■ **PROBLEM DETAILS**
Edit the lines between the one holding "phylum: Chordata" and the one holding "common name: Mourning dove", inclusive, so that "scientific name" becomes "binomial name", and write out only those lines, otherwise unchanged.

■ **SUPPLIED MATERIAL**

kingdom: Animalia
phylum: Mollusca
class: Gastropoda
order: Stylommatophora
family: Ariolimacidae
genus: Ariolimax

--

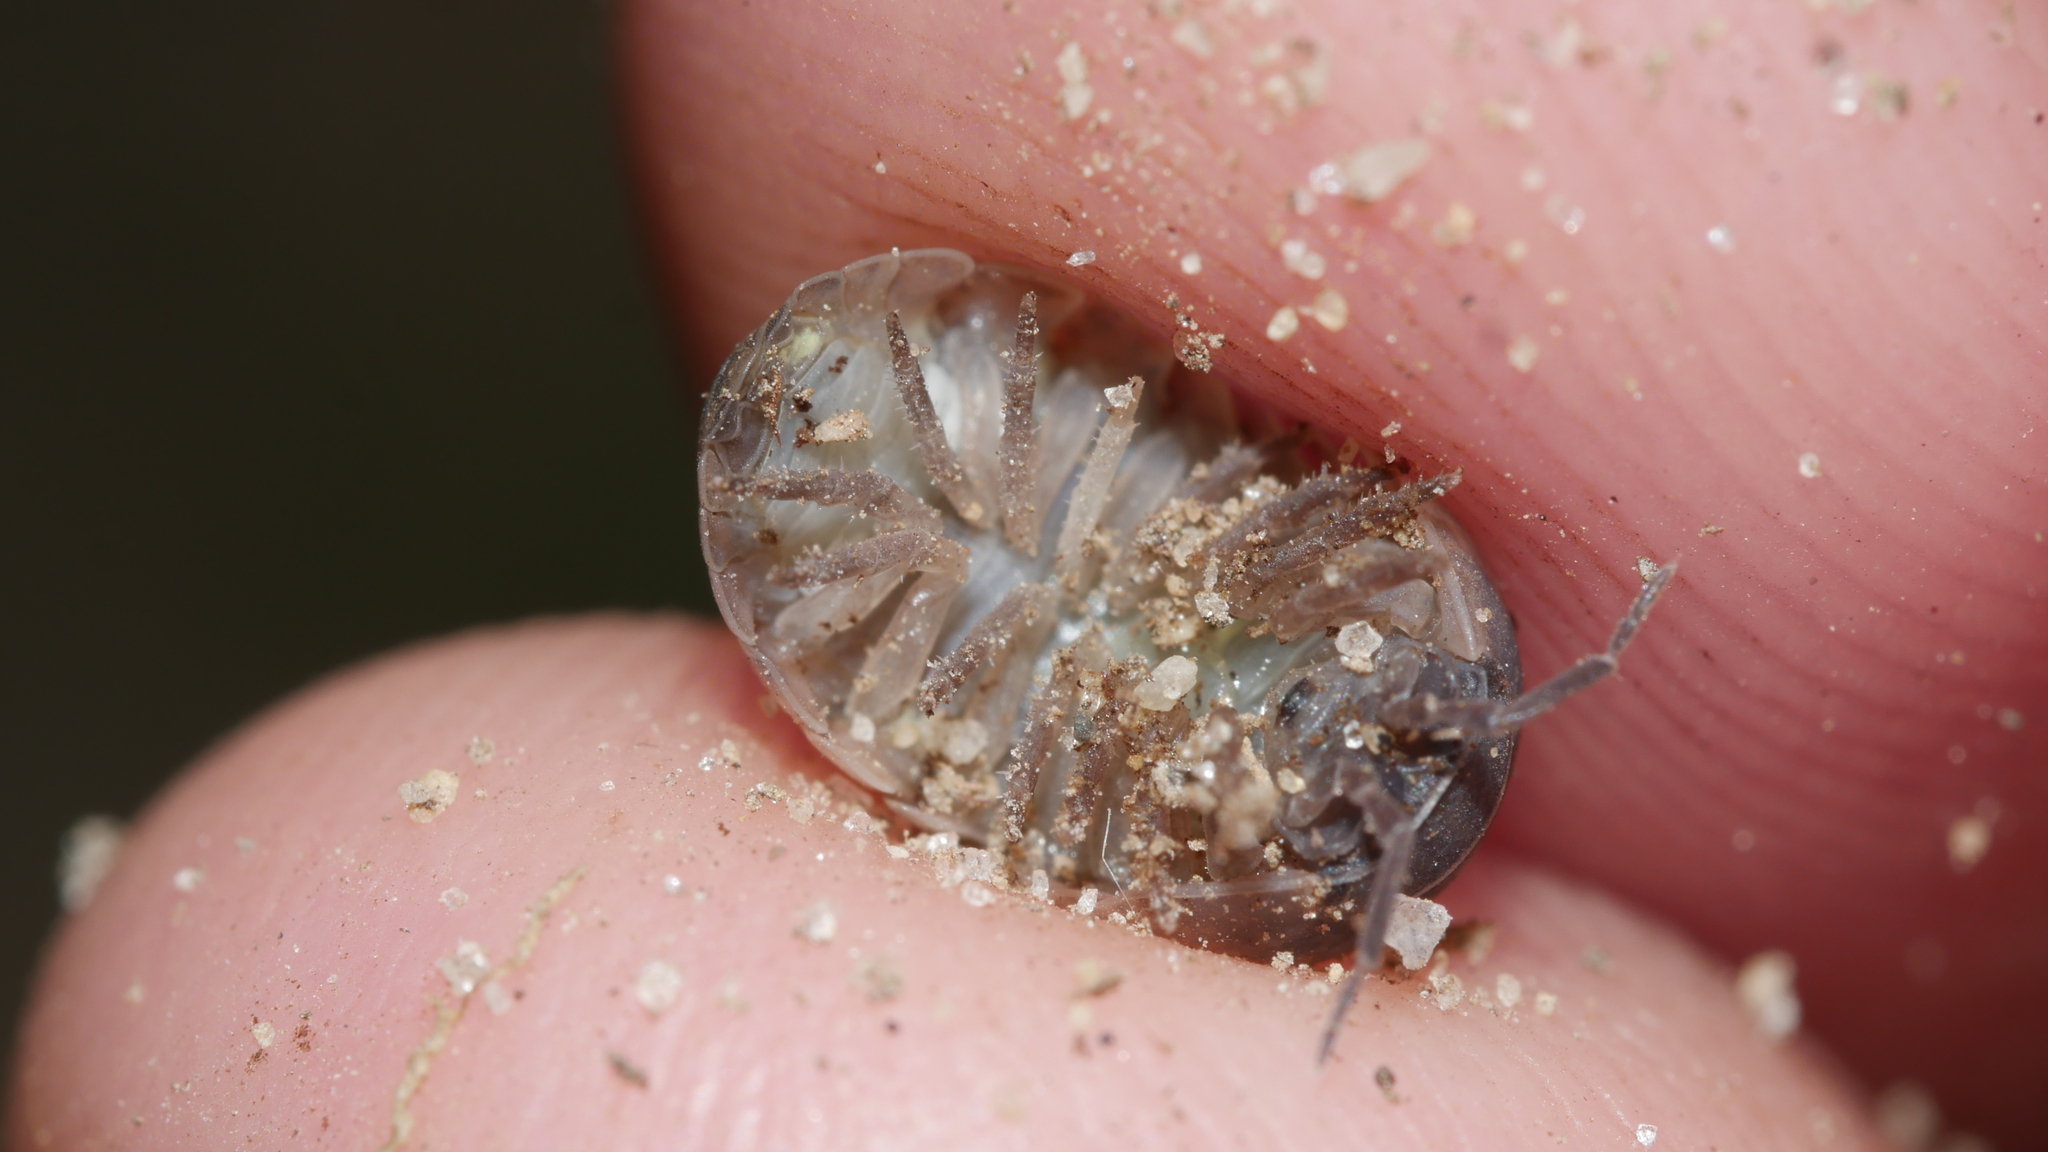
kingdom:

---

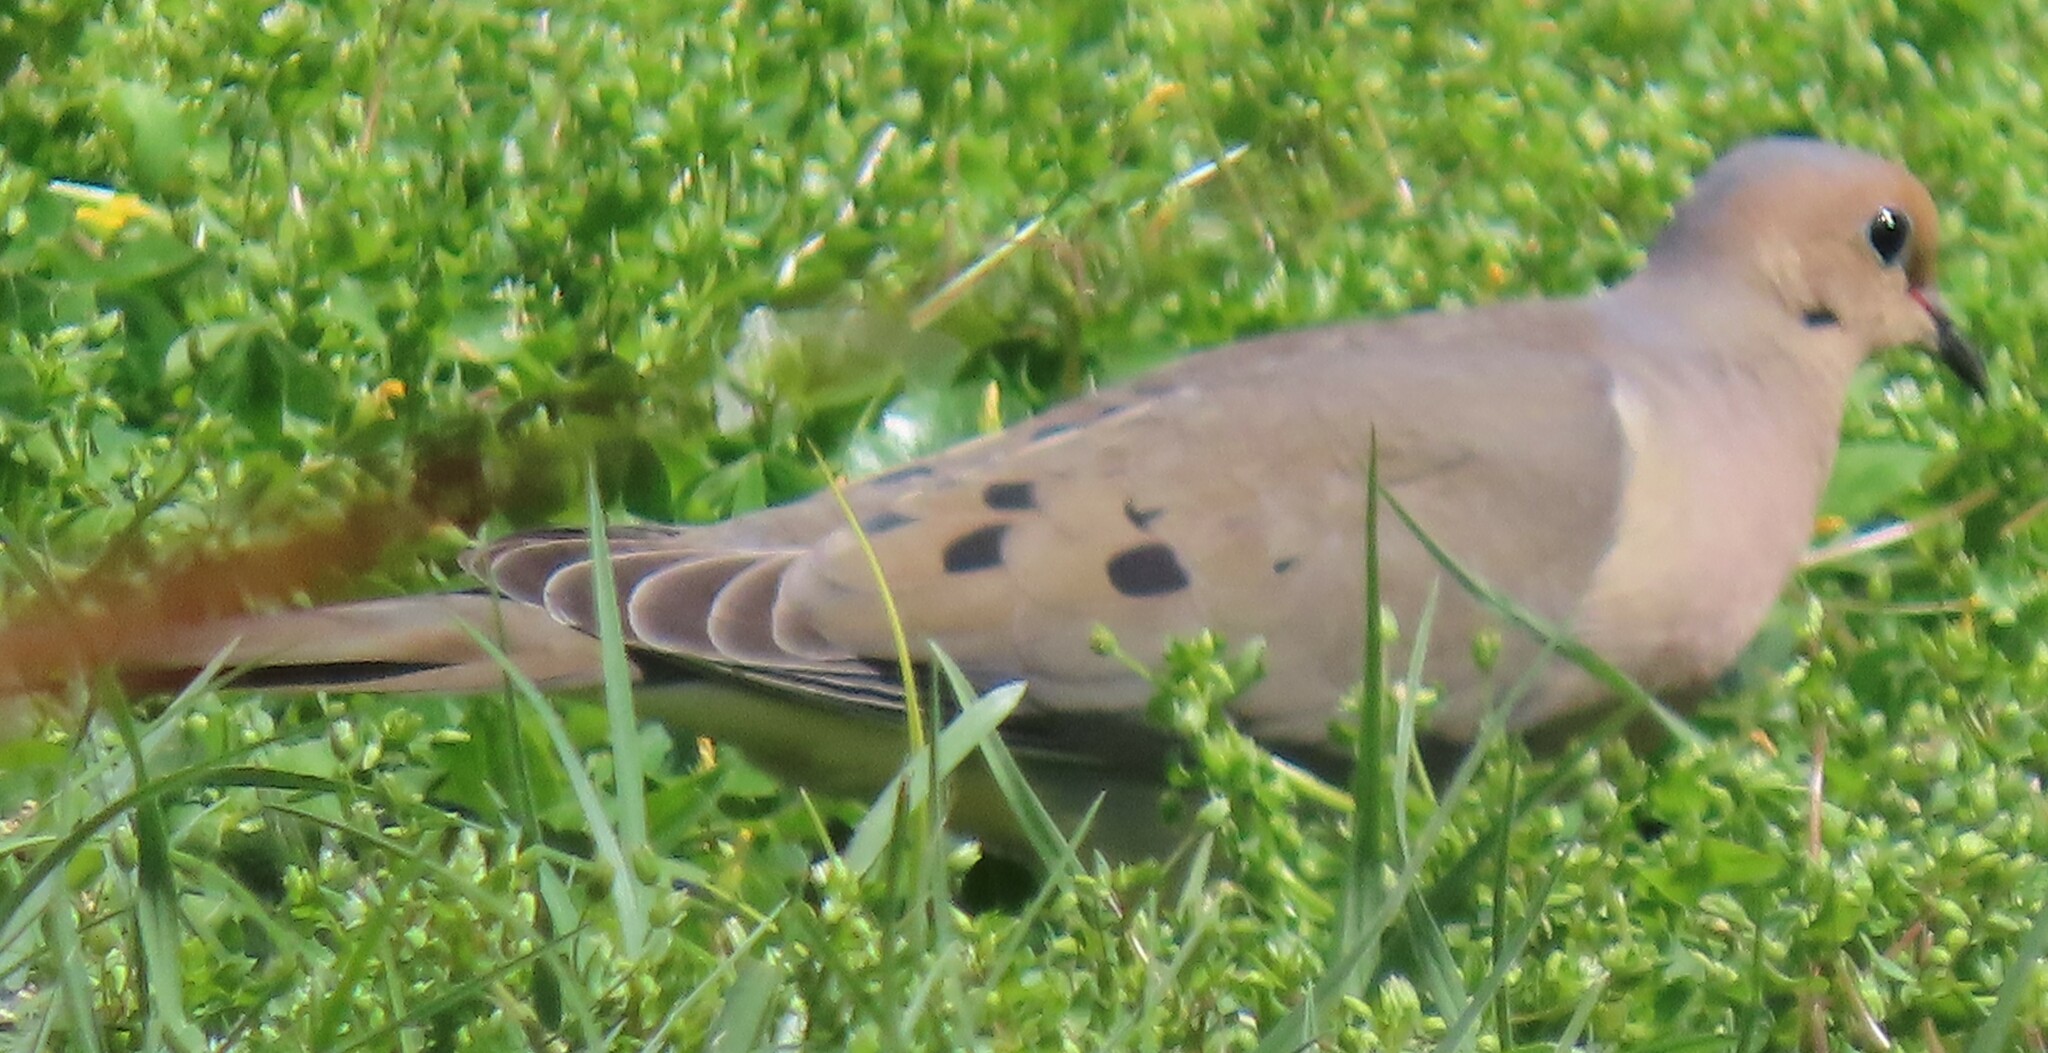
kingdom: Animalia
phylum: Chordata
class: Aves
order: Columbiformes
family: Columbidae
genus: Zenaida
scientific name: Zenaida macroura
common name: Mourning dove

■ **ANSWER TO THIS EXERCISE**
phylum: Chordata
class: Aves
order: Columbiformes
family: Columbidae
genus: Zenaida
binomial name: Zenaida macroura
common name: Mourning dove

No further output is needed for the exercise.